By David Maxwell
The Obama administration did not allow the U.S. military to conduct a proper unconventional warfare campaign, making the failure of Washington’s favored Syrian rebels inevitable.
All public signs point to failure in a key U.S. effort to turn the tide of the brutal Syrian civil war — the training and fielding of a vetted and politically palatable Syrian force to fight the Islamic State. As Nancy Youssef reveals in The Daily Beast, exasperated U.S. officials are trying to adapt in the wake of disastrous setbacks for the Syrian forces back by the United States, including the New Syrian Army and Division 30. An initial contingent was beaten up badly by rival groups, including al Qaeda’s affiliate in Syria, not long after it was introduced back into the wild. Washington’s favored Syrians are now in disarray and in a public spat with the Pentagon over its mission.
This should lead us to ask, why can’t the United States conduct effective unconventional warfare any longer?
What is unconventional warfare?
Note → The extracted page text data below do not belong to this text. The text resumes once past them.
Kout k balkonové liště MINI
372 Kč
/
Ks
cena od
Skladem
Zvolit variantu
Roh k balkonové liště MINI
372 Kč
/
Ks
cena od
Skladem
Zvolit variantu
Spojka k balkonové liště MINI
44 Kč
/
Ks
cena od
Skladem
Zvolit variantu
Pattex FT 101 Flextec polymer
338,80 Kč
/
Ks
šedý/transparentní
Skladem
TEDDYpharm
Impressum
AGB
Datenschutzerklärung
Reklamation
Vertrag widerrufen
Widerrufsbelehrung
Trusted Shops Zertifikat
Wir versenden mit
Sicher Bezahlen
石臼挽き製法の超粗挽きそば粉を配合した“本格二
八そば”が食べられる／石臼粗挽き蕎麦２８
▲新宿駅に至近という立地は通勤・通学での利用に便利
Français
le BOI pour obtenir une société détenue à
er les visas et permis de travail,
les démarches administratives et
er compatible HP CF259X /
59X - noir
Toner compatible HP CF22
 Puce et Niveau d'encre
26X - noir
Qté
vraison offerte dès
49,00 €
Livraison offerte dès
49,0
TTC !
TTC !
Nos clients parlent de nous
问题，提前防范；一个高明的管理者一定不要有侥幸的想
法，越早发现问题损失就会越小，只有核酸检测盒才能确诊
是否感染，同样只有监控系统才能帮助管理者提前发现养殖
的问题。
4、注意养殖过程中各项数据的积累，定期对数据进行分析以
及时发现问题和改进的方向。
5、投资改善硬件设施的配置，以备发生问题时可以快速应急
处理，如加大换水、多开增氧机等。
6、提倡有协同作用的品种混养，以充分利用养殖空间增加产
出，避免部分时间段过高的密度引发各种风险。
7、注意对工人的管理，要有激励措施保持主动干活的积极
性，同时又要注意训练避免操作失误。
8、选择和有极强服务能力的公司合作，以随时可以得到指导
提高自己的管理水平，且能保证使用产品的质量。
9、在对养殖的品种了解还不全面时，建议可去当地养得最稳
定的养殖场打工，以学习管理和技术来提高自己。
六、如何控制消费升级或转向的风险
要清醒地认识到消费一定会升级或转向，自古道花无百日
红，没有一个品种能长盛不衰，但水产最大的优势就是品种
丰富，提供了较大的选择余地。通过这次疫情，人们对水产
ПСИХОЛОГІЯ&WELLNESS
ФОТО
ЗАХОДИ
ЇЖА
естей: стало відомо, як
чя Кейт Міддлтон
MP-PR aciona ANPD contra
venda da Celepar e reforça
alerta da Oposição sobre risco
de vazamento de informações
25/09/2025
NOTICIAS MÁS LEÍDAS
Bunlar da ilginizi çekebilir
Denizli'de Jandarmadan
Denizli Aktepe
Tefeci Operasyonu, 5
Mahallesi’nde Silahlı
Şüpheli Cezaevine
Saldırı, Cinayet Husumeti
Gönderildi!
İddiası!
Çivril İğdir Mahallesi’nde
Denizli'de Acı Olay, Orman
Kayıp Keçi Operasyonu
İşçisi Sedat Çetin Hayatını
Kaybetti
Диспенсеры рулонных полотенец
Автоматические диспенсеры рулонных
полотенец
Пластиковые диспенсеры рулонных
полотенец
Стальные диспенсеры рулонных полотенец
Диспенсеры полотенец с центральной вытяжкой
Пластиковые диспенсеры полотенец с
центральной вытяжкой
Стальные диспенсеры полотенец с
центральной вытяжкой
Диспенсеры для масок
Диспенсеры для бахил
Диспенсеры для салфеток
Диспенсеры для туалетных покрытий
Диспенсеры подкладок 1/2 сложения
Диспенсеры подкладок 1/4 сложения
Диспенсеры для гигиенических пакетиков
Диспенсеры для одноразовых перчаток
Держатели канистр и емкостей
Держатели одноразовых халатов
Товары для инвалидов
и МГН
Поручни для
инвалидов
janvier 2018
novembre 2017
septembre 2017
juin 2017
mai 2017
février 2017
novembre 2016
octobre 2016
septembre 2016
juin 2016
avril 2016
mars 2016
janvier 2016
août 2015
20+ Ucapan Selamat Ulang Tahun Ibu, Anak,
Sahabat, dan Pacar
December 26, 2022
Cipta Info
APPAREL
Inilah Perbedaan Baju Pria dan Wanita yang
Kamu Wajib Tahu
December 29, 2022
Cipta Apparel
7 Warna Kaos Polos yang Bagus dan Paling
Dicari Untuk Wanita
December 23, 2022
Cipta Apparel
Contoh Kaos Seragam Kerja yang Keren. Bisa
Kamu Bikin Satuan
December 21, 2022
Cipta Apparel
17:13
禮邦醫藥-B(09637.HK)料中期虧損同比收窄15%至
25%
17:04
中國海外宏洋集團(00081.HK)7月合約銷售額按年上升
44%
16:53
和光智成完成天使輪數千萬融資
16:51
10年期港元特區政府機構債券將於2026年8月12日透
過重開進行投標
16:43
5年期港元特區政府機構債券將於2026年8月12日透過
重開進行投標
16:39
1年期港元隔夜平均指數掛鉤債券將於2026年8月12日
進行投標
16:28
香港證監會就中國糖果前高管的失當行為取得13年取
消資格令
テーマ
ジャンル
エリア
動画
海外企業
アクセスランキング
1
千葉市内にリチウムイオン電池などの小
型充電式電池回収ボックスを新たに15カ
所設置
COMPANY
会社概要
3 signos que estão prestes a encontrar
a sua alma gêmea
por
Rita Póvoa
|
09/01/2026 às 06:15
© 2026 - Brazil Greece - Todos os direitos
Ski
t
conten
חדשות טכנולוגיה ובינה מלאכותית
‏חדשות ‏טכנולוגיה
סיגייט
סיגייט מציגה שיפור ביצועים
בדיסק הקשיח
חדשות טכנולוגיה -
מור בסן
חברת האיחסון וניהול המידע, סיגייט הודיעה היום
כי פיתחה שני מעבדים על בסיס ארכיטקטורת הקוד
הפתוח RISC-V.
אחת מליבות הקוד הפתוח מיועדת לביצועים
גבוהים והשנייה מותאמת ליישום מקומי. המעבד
The Department of Defense defines it as “activities conducted to enable a resistance movement or insurgency to coerce, disrupt, or overthrow a government or occupying power through and with an underground, auxiliary, or guerrilla force in a denied area.”
Recent examples of successful UW campaigns and supporting operations include Afghanistan in 2001 and Northern Iraq in 2003, in which the 5th and 10th Special Forces Groups conducted operations built on a foundation of long established relationships either through the intelligence community (Afghanistan) or directly between Special Forces and indigenous Kurdish elements (in Iraq dating back to 1991 and Operation Provide Comfort).